Tournament information
- Dates: 23–24 May 2013
- Venue: Dubai Tennis Centre
- Location: Dubai
- Country: United Arab Emirates
- Organisation(s): PDC
- Format: Legs Final – best of 21
- Prize fund: $245,000
- Winner's share: $65,000
- High checkout: 170 Michael van Gerwen

Champion(s)
- Michael van Gerwen

= 2013 Dubai Duty Free Darts Masters =

The 2013 Dubai Duty Free Darts Masters was the inaugural staging of the tournament by the Professional Darts Corporation, as a first entry in the new World Series of Darts. The tournament featured the top 8 players according to the Order of Merit, competing in a knockout system. The tournament was held at the Dubai Tennis Centre in Dubai over 23–24 May 2013.

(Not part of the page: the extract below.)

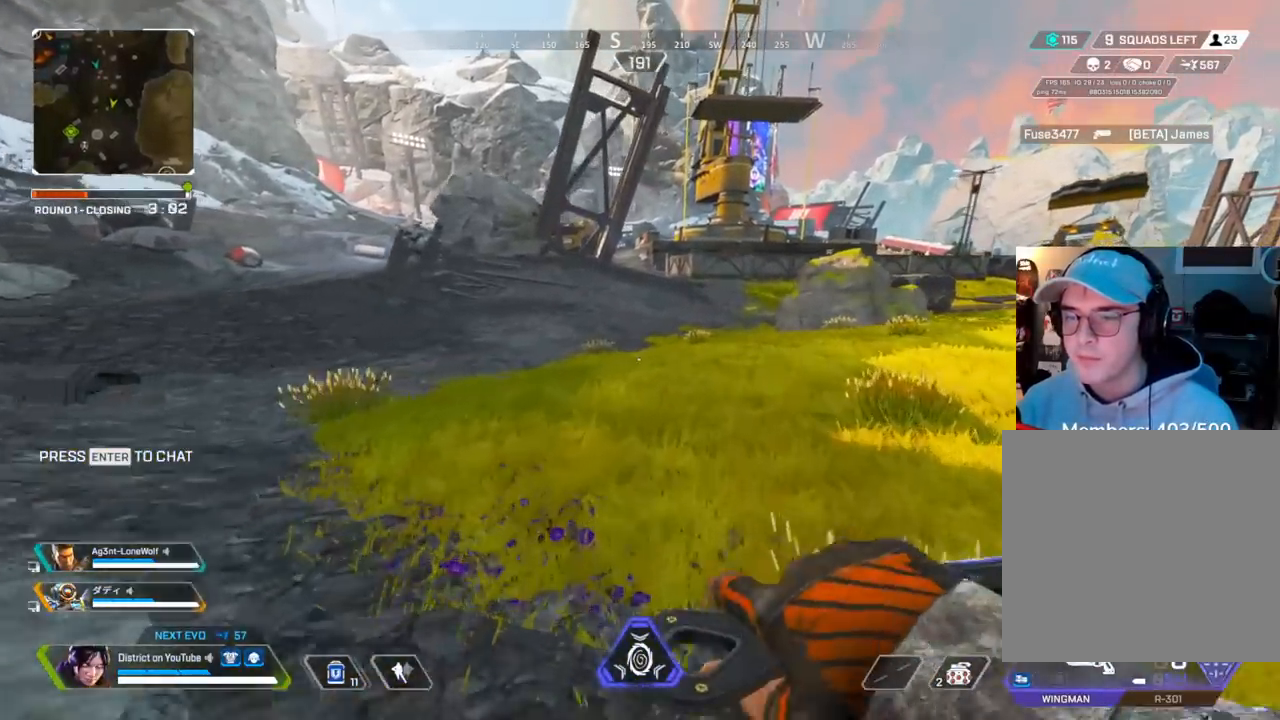
{"buttons": [], "left_stick": "up", "right_stick": "center", "events": []}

Michael van Gerwen won the title, defeating fellow Dutchman Raymond van Barneveld 11–7 in the final.

==Qualifiers==
The top eight on the PDC Order of Merit after the 2013 World Championship qualified for the event, with the top 4 seeded. These were:

1. ENG Phil Taylor (quarter-finals)
2. ENG Adrian Lewis (quarter-finals)
3. ENG James Wade (semi-finals)
4. NED Michael van Gerwen (winner)
5. AUS Simon Whitlock (quarter-finals)
6. ENG Andy Hamilton (semi-finals)
7. ENG Wes Newton (quarter-finals)
8. NED Raymond van Barneveld (runner-up)

==Prize money==
The total prize fund was $245,000.

| Position (no. of players) |  | Prize money (Total: $245,000) |
|---|---|---|
| Winner | (1) | $65,000 |
| Runner-up | (1) | $40,000 |
| Semi-finalists | (2) | $30,000 |
| Quarter-finalists | (4) | $20,000 |

==Broadcasting==
This event was shown live in the United Kingdom and Europe by Eurosport.